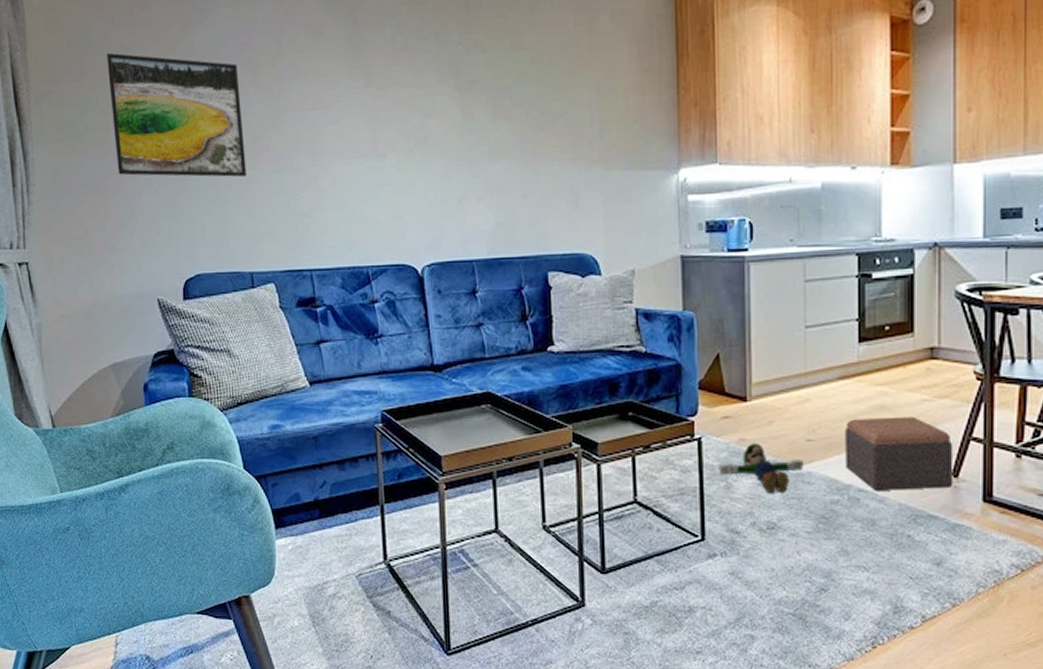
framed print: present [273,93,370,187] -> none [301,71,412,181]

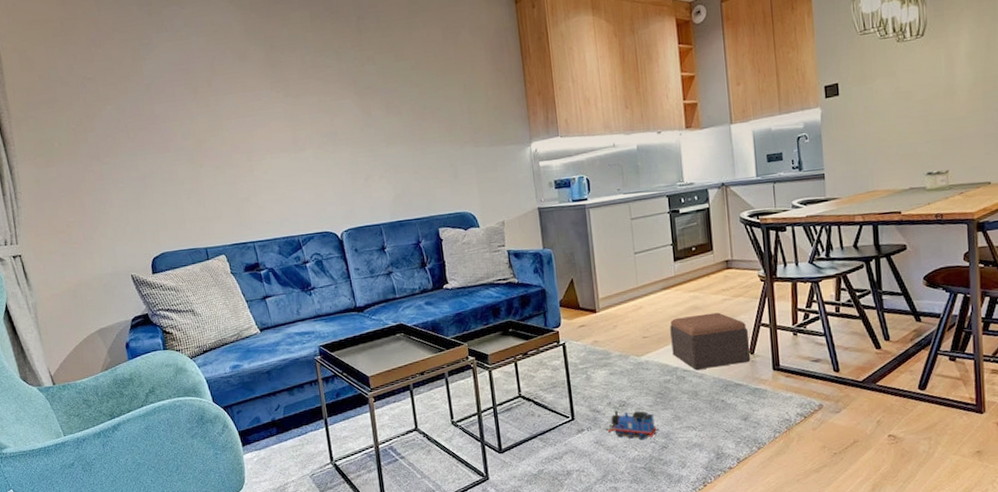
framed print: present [106,52,247,177] -> none [72,83,196,180]
plush toy: present [718,443,805,493] -> none [579,343,643,380]
train: none [746,534,819,577] -> present [606,411,660,440]

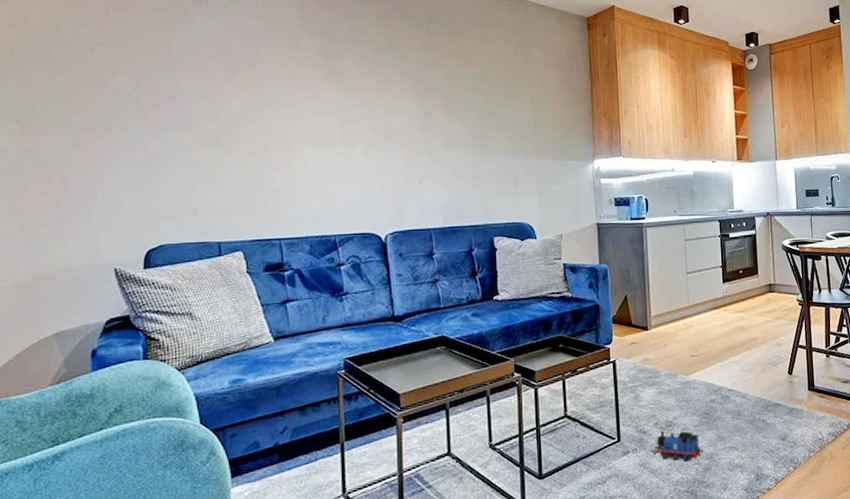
footstool: present [670,312,751,370] -> none [717,333,789,389]

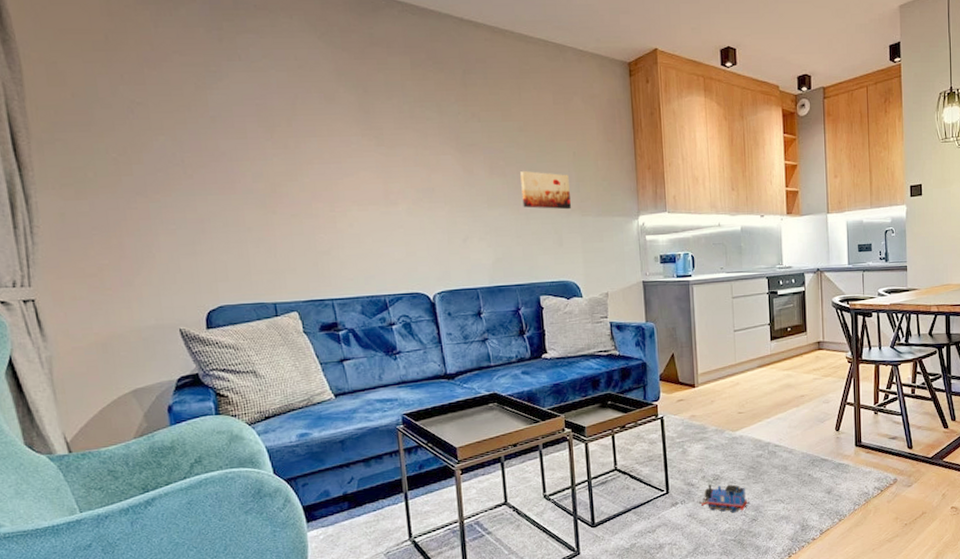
wall art: none [479,116,528,153] -> present [520,171,571,210]

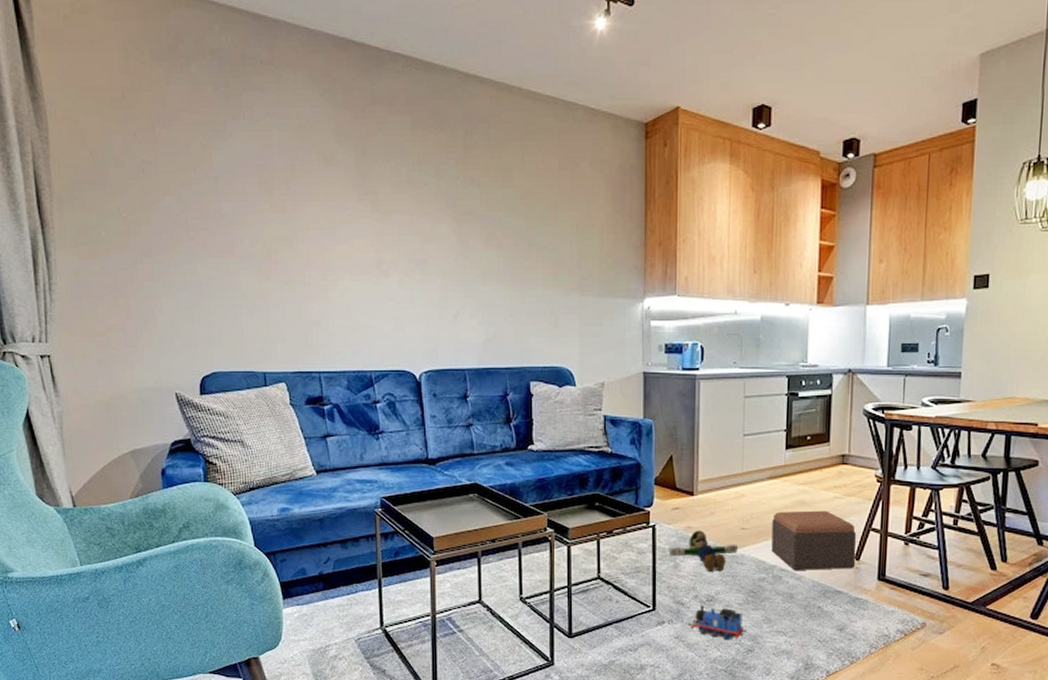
wall art: present [520,171,571,210] -> none [518,244,570,288]
plush toy: none [676,418,738,454] -> present [668,530,739,572]
footstool: none [764,391,836,445] -> present [771,510,857,570]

• • • •

→ **Exercise brief**: Show the lines of the data that hold the word "wall".

→ **Response to the task**:
wall art: none [479,116,528,153] -> present [520,171,571,210]
wall art: present [520,171,571,210] -> none [518,244,570,288]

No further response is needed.